December 26, 2012, 9:32 am ~ by ShoE in news
Every year the Roshi choses a saying which he would like to give to everyone as a guiding line for the New Year. Here are the words for next year 2013:
Ho'on Shatoku begins a couplet in one of the Emperor Hanazono's letters to Kanzan Muso Daishi, founder of Myoshinji Temple. The Emperor Hanazono, explaining why he wanted to build Myoshinji, wrote that whether waking or sleeping, he could never forget his deep determination to ensure that the Dharma would flourish, in order to bring liberation to all beings, without exception.
From the profoundest debt of gratitude, in deepest thanks, the dharma is spread and brought to flourish.
Nothing in the entire world can make us more joyful or more deeply grateful than to know the true meaning of our birth as human beings. If we hear truly the words of the Dharma, we are able to die peacefully that night.
The greatest gift possible is awakening to the knowledge that each human being who dies and decays is actually a Buddha incapable of decay. That life which seems capable of being extinguished, has truly nothing to do with being born or dying. Each human being, full of mistakes and sin, is and has always been characterized by Love and Wisdom. From the origin, each human body, just as it is, is perfect and complete. Its true, deep character has never been any other way.
Such realization does not come from training or scholastic studies. This deep awakening, realization of this satori, is a very great gift of insight, for which we offer our deepest gratitude and thanks. No joy surpasses the deep realization of this truth; nothing can be more wonderful in life than to deeply know this.
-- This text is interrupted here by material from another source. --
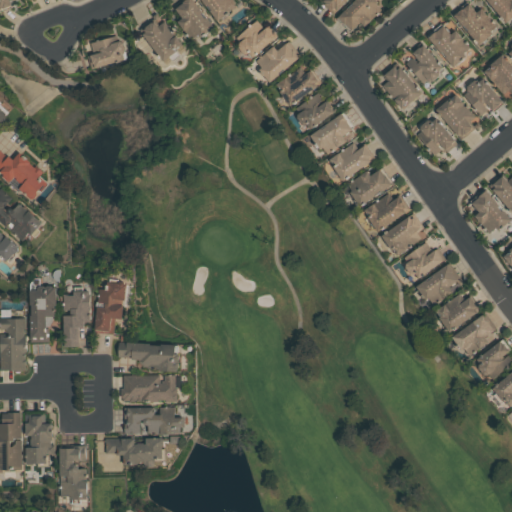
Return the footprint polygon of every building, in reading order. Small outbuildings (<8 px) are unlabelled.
[(0,0),(18,0),(14,2),(13,0),(10,0),(12,6),(0,10),(0,0)] [(184,0),(194,0),(214,26),(201,36),(199,33),(191,38),(178,20),(183,17),(174,5),(180,0),(182,0),(183,1),(184,0)] [(203,0),(235,0),(236,1),(229,6),(232,10),(219,21),(203,0)] [(346,0),(334,13),(321,0),(346,0)] [(354,0),(378,0),(379,1),(376,3),(382,9),(365,25),(361,21),(353,29),(346,22),(345,23),(338,16),(354,0)] [(511,0),(511,15),(507,20),(489,0),(511,0)] [(482,7),(497,25),(491,30),(492,32),(480,43),(478,41),(477,42),(474,39),(475,38),(454,14),(462,7),(463,8),(469,2),(477,11),(482,7)] [(183,43),(177,47),(178,49),(164,60),(161,57),(160,57),(158,55),(159,54),(140,28),(146,24),(146,25),(152,21),(153,22),(155,20),(158,24),(165,20),(183,43)] [(238,36),(257,20),(261,24),(255,30),(259,33),(269,25),(277,34),(258,50),(259,52),(257,53),(256,53),(253,56),(249,51),(247,53),(244,52),(238,46),(238,43),(242,40),(238,36)] [(451,32),(456,28),(470,46),(463,52),(466,55),(464,57),(465,58),(462,60),(462,59),(454,66),(428,36),(444,23),(451,32)] [(121,39),(123,41),(126,50),(124,53),(122,53),(124,58),(92,67),(89,55),(95,53),(92,42),(98,40),(98,39),(99,39),(116,35),(118,40),(121,39)] [(422,40),(439,61),(440,60),(442,62),(441,63),(443,66),(439,69),(440,75),(434,80),(429,80),(428,81),(427,80),(423,83),(412,69),(411,70),(409,68),(410,67),(406,62),(413,56),(415,58),(417,56),(411,49),(422,40)] [(287,42),(293,49),(294,48),(300,56),(270,81),(260,68),(262,66),(257,60),(275,45),(278,49),(287,42)] [(502,53),(511,65),(511,94),(508,90),(502,94),(483,71),(490,65),(489,64),(502,53)] [(397,68),(401,65),(417,85),(418,85),(420,87),(420,88),(422,91),(402,108),(392,95),(391,95),(389,94),(390,93),(383,84),(388,80),(382,73),(386,70),(387,71),(395,64),(397,68)] [(277,83),(301,66),(306,73),(312,69),(321,82),(318,84),(318,85),(299,99),(299,100),(295,103),(294,102),(291,105),(288,100),(286,99),(285,100),(282,96),(283,95),(279,90),(281,89),(277,83)] [(482,76),(502,100),(499,102),(500,103),(493,109),(487,103),(485,104),(488,108),(481,114),(478,110),(477,111),(474,108),(475,107),(463,94),(468,90),(467,88),(467,85),(475,79),(479,79),(482,76)] [(296,107),(319,91),(323,97),(317,102),(319,105),(330,97),(338,108),(311,127),(308,123),(306,124),(303,123),(298,116),(298,112),(299,111),(296,107)] [(476,115),(469,121),(472,124),(473,123),(474,125),(478,121),(481,125),(478,128),(476,127),(462,139),(441,114),(440,115),(438,113),(439,112),(437,109),(450,98),(451,100),(455,97),(454,95),(457,93),(466,104),(467,103),(469,106),(468,107),(476,115)] [(342,112),(348,120),(347,120),(352,128),(343,135),(347,140),(328,153),(323,146),(320,148),(310,134),(342,112)] [(437,117),(458,142),(448,150),(439,139),(436,142),(441,148),(435,153),(431,149),(430,150),(429,148),(430,147),(419,134),(423,130),(421,128),(421,124),(428,119),(431,119),(432,120),(437,117)] [(365,142),(375,157),(351,173),(352,175),(348,177),(347,176),(344,179),(337,169),(336,170),(332,165),(334,164),(329,158),(342,149),(341,148),(344,146),(344,147),(354,141),(358,147),(365,142)] [(13,158),(20,151),(24,154),(25,153),(29,157),(28,158),(32,161),(31,162),(37,167),(38,166),(44,171),(40,176),(46,181),(36,193),(37,194),(34,197),(31,198),(19,187),(23,183),(21,181),(17,178),(18,177),(15,175),(11,180),(10,179),(9,181),(2,175),(4,173),(0,169),(0,148),(8,156),(9,155),(13,158)] [(380,168),(385,175),(386,174),(392,183),(361,205),(350,191),(352,189),(348,183),(352,181),(351,179),(354,178),(354,179),(367,170),(371,175),(380,168)] [(511,176),(511,213),(488,186),(502,174),(507,181),(511,176)] [(0,185),(1,184),(15,197),(9,203),(14,207),(20,201),(24,205),(25,204),(26,206),(26,207),(42,221),(37,227),(40,230),(36,235),(32,232),(31,233),(30,231),(23,239),(17,234),(16,235),(14,233),(15,232),(0,218),(0,185)] [(487,189),(511,218),(504,225),(505,226),(502,228),(501,227),(499,229),(496,227),(490,232),(475,215),(480,211),(472,202),(479,196),(479,195),(487,189)] [(400,195),(406,204),(408,203),(410,207),(384,226),(385,227),(383,229),(382,228),(378,230),(375,225),(374,226),(371,222),(372,221),(368,216),(369,215),(368,213),(366,215),(363,210),(377,200),(376,199),(379,196),(380,198),(389,192),(394,199),(400,195)] [(409,215),(412,218),(414,216),(416,218),(421,224),(422,224),(425,227),(427,226),(429,230),(421,235),(423,238),(397,255),(395,252),(397,251),(395,248),(392,250),(381,234),(409,215)] [(0,229),(19,246),(18,247),(18,249),(16,252),(13,252),(6,260),(3,258),(0,256),(0,229)] [(404,257),(419,246),(418,245),(420,244),(420,245),(426,241),(432,249),(427,253),(427,254),(438,246),(446,258),(419,277),(416,272),(414,274),(411,273),(406,266),(406,262),(408,261),(404,257)] [(511,268),(502,256),(511,247),(511,268)] [(460,283),(452,289),(453,291),(434,305),(429,297),(426,299),(416,286),(450,262),(464,281),(460,284),(460,283)] [(110,277),(119,279),(120,280),(124,280),(127,283),(126,298),(123,298),(122,304),(124,304),(122,317),(116,317),(114,333),(100,331),(100,329),(95,329),(98,307),(96,305),(97,301),(99,300),(99,296),(98,295),(98,293),(100,293),(100,287),(106,288),(106,284),(109,284),(110,277)] [(46,288),(47,288),(49,285),(52,284),(53,286),(57,286),(57,302),(55,303),(55,308),(56,308),(56,310),(55,310),(55,315),(54,319),(52,322),(49,325),(47,326),(47,327),(49,327),(49,341),(31,341),(31,289),(38,289),(38,286),(40,285),(44,285),(46,288)] [(74,290),(90,290),(90,293),(91,293),(93,320),(84,321),(84,326),(78,326),(79,345),(65,345),(64,314),(71,314),(71,308),(65,308),(64,294),(74,294),(74,290)] [(471,293),(481,308),(456,326),(457,328),(455,329),(454,328),(450,331),(435,309),(460,291),(465,298),(471,293)] [(497,327),(485,336),(488,341),(475,350),(476,351),(475,352),(474,351),(470,354),(465,347),(462,349),(460,347),(459,348),(457,344),(458,344),(452,336),(484,313),(486,316),(488,315),(497,327)] [(0,317),(26,317),(26,327),(24,327),(24,334),(28,334),(28,353),(26,353),(26,369),(0,369),(0,333),(7,333),(7,331),(5,331),(5,328),(0,328),(0,317)] [(475,359),(499,340),(508,351),(500,357),(502,361),(507,357),(511,362),(492,378),(489,374),(486,375),(483,375),(478,368),(479,363),(475,359)] [(120,341),(178,344),(178,352),(179,353),(180,354),(180,358),(180,359),(180,360),(180,362),(180,366),(178,367),(178,371),(158,370),(158,368),(156,368),(156,369),(154,369),(154,368),(148,368),(148,366),(145,366),(140,358),(133,358),(133,356),(119,356),(120,341)] [(511,370),(511,404),(509,407),(503,400),(502,401),(491,389),(511,370)] [(160,373),(160,381),(162,381),(162,378),(165,378),(165,374),(169,374),(169,373),(171,373),(172,374),(176,374),(176,387),(178,387),(178,401),(166,401),(166,398),(158,398),(158,400),(150,400),(150,402),(147,402),(147,400),(123,400),(123,396),(121,396),(121,386),(123,386),(123,374),(160,373)] [(160,406),(165,406),(165,405),(168,405),(168,406),(175,406),(175,416),(185,415),(185,426),(181,426),(181,433),(160,434),(160,433),(157,433),(157,434),(154,434),(154,433),(147,433),(147,425),(145,423),(144,422),(144,420),(141,420),(142,434),(125,434),(124,406),(155,406),(155,411),(160,411),(160,406)] [(21,411),(21,437),(14,437),(14,440),(11,440),(11,445),(13,445),(16,442),(16,439),(22,439),(23,468),(3,469),(1,471),(0,471),(0,422),(2,422),(2,413),(8,413),(8,411),(21,411)] [(26,462),(26,446),(31,446),(31,434),(27,435),(26,420),(30,420),(30,412),(46,412),(46,422),(52,422),(52,429),(53,429),(53,431),(52,431),(52,437),(52,443),(55,443),(55,453),(47,453),(47,462),(26,462)] [(163,437),(165,438),(165,448),(166,448),(166,460),(144,460),(140,463),(124,464),(124,454),(117,454),(117,452),(106,452),(106,447),(107,447),(107,443),(106,443),(106,438),(135,437),(135,442),(146,441),(146,437),(154,437),(154,436),(157,436),(157,437),(163,437)] [(87,444),(87,461),(76,461),(76,462),(77,463),(79,465),(79,467),(87,467),(87,473),(88,473),(88,475),(87,475),(87,498),(72,498),(72,496),(60,496),(60,488),(59,488),(59,484),(60,484),(60,444),(87,444)]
The Buddha Dharma is what guides us to this great joy and very good fortune. The excellent guidance and direction of the Buddha and the Ancients enable us to awaken to this truth. Once awakened in this way, how could we fail to be filled with
profoundest Gratitude? The very way that we live IS gratitude. We live in a way embodying humility; this humility IS the Buddha Dharma.
We bring our palms together
...in thanks and gratitude for the great abundance of all Nature.
...in thanks and gratitude for the hard work and efforts of everyone in society.
...in gratitude to our parents and our ancestors.
...to honor the deepest character of each and every person.
...to honor our deep debt of gratitude to all the Ancients and the Buddha.
In a Zen dojo, sutras are chanted with every meal, to express and cultivate deep gratitude. The meal sutras are reflections on and from a state of gratefulness.
Even one bowl of simple rice gruel is the result of many people's efforts. We honor the effort of each person who made it possible for the food to arrive at our table. This must be seen clearly, pointedly, as we receive the food. This is especially true for people of training, who do not work for money but depend on offerings from others to support their livelihood.
Hyakujo Zenji said: “Do not be grateful for the just great bounty of Nature and blessings from God, but at the same time see how important are the strong efforts of people in society.” We must appreciate not only the bounty of natural resources, but also the work of people who cultivate these resources.
Hyakujo Zenji also said it is greed to partake of the efforts of others without ourselves working. In this context he spoke his famous words "A day without working is a day without eating.”
In gratitude, we should respect the efforts of others, not grab and take greedily for ourselves. All of us must work, without resenting any bit of extra effort, no matter what it is. How best to offer the work we can is a basic consideration in sustaining a functional society.
Each of us must consciously give fullest effort to 'deserve' the food we consume. Having "earned our bread" with sufficient work, we eat deservingly, free from shame.
We chant to help release our attachment to eating for delectation and indulging preferences. We chant to let go of the gluttonous desire to eat more and more. It has been said that food is not for only for our physical body but to cultivate our Mind. True nutrition is sustenance for both body and mind.
We can eat with gratitude, consciously, or eat in a numb, insensitive way. For eons, food has been considered a gift of the gods and a blessing of Great Nature. We must not take our meals selfishly, but as in the deep harmony of a good household, receive and share them together.